Dodentocht, editie 2018.Beeld ID/ Frank Bahnmuller

Burgers hebben weliswaar het recht om ‘slechte’ keuzes te maken, maar volgens Bruers is het belangrijk om een verschil te maken tussen collectieve en individuele schade. Wandelaars die tijdens hun deelname aan een hete Dodentocht gezondheidsproblemen krijgen, kiezen daar op zich zelf voor. Wie in tijden van langdurige droogte water verkwist, brengt ook anderen schade toe. Het is dus logisch dat overheden strenger tegen de tweede categorie optreden. “Wie tijdens een hittegolf deelneemt aan de Dodentocht, kan dan bijvoorbeeld een hogere verzekeringskost betalen. Als het misgaat, draait de samenleving niet volledig op voor de ziekenhuiskosten.”

Als een regering toch individuele risico’s wil voorkomen, kan ze dat ook doen door in te zetten op wat in de sociale wetenschappen libertair paternalisme genoemd wordt. Daarbij blijft de keuzevrijheid bestaan, maar wordt er bijvoorbeeld via nudging toch op een bepaalde optie aangestuurd. Soms is het efficiënter om het vermanende vingertje achterwege te laten. In 2018 werkte het sproeiverbod bijvoorbeeld averechts, terwijl het waterverbruik deze zomer zonder grote maatregelen wel daalt. 

Het ziet er niet naar uit dat de problematiek van ‘betuttelende’ overheden de komende jaren zal wegebben. De klimaatverandering en de oorlogseconomie vragen straks om doortastende beleidskeuzes die verder gaan dan suggesties.
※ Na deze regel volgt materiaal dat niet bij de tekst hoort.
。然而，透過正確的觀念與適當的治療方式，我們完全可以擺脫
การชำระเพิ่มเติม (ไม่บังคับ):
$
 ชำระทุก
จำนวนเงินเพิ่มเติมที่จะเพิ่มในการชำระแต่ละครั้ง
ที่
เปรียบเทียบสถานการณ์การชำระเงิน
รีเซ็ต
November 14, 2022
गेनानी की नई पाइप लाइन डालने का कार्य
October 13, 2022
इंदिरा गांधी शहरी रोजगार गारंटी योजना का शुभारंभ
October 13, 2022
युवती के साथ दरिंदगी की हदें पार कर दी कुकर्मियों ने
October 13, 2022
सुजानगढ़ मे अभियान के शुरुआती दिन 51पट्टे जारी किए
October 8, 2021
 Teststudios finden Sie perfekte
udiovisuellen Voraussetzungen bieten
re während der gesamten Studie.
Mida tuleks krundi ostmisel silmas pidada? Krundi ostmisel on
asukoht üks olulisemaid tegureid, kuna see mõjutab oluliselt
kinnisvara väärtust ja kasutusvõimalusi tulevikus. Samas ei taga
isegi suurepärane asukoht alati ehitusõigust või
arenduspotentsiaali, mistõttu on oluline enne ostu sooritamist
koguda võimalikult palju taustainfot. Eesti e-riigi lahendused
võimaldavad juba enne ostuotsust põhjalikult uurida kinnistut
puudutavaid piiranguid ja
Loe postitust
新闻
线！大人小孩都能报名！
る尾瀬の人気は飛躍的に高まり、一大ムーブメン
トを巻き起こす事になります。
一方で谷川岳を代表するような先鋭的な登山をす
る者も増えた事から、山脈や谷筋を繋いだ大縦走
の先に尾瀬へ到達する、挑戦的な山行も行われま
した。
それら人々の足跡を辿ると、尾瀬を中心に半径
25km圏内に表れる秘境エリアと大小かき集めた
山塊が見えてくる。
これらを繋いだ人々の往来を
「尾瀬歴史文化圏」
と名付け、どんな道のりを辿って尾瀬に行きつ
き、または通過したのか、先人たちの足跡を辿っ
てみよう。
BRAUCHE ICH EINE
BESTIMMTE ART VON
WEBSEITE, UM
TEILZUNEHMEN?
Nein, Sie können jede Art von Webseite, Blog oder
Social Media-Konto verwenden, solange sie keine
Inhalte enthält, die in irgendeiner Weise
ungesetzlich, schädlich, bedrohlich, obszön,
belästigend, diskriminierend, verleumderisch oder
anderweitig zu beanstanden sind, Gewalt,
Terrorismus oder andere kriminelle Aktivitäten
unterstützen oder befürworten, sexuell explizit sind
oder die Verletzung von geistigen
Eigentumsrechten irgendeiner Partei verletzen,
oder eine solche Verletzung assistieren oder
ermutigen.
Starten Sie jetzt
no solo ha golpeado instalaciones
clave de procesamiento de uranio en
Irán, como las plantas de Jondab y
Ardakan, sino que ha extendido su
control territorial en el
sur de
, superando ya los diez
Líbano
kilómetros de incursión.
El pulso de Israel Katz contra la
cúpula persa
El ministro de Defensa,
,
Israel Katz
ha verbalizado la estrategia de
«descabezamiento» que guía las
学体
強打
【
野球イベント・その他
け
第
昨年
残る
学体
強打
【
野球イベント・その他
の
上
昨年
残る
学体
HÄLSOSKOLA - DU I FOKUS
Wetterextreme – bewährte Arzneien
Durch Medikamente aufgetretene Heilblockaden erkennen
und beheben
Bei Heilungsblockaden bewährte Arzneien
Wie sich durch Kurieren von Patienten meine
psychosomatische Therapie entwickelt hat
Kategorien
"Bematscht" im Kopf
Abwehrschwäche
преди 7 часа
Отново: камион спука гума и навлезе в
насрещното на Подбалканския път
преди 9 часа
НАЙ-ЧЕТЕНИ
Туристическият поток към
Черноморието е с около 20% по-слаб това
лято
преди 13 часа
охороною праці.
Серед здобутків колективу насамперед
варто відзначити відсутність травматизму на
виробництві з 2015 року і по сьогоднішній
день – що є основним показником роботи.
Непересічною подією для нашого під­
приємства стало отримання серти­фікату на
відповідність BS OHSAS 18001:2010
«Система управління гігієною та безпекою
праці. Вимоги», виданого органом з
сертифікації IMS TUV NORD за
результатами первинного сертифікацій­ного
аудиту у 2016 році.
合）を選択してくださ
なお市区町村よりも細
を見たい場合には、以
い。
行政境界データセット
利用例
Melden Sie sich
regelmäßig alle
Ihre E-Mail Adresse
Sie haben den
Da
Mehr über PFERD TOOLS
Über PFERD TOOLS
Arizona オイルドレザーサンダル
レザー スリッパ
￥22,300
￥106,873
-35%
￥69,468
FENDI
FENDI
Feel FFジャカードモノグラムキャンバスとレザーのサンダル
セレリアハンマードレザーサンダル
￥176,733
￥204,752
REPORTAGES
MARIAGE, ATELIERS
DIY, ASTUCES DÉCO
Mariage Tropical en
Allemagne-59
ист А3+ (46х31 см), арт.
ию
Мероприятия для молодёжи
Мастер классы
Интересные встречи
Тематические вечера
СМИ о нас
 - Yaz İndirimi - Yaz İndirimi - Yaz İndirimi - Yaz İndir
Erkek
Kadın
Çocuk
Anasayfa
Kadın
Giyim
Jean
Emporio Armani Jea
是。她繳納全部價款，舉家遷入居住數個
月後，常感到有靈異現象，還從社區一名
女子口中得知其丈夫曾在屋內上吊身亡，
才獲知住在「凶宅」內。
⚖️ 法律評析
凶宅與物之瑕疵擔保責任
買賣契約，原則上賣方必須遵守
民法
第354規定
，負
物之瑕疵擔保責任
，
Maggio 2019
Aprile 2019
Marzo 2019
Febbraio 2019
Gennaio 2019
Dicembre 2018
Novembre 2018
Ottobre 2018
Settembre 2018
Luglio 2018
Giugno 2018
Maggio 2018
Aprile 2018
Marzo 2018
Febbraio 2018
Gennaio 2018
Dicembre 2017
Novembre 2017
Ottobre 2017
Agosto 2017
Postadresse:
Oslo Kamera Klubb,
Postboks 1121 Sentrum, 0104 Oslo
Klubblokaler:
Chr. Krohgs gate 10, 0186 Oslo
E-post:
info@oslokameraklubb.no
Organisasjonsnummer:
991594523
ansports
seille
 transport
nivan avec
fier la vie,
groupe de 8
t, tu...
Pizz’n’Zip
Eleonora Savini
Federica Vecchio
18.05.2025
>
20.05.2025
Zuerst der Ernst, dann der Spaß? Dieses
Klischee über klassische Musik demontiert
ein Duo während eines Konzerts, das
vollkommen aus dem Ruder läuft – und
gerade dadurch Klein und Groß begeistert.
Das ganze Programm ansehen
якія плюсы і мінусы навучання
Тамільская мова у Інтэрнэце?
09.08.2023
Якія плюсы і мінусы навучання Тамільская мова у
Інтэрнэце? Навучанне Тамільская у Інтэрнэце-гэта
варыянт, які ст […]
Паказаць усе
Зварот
Om het draagvlak bij de bevolking daarvoor te vergroten, is het volgens communicatie-expert Reinout Van Zandycke belangrijk dat politici hun keuzes goed uitleggen. Het is onmogelijk om iedereen te overtuigen, maar transparante beslissingen en extra uitleg verkleinen de kans dat mensen het gevoel krijgen dat ze gepamperd worden. Tijdens de coronacrisis zette de overheid volgens de expert al stappen vooruit op dat vlak, maar er blijft werk aan de winkel. “Soms is er ook gewoon niet genoeg tijd om aan nudging te doen of volstaat dat niet. Dan wil je niet iedereen overtuigen, maar moet wel iedereen beschermd worden. Dat vraagt om een andere aanpak”, aldus Van Zandycke.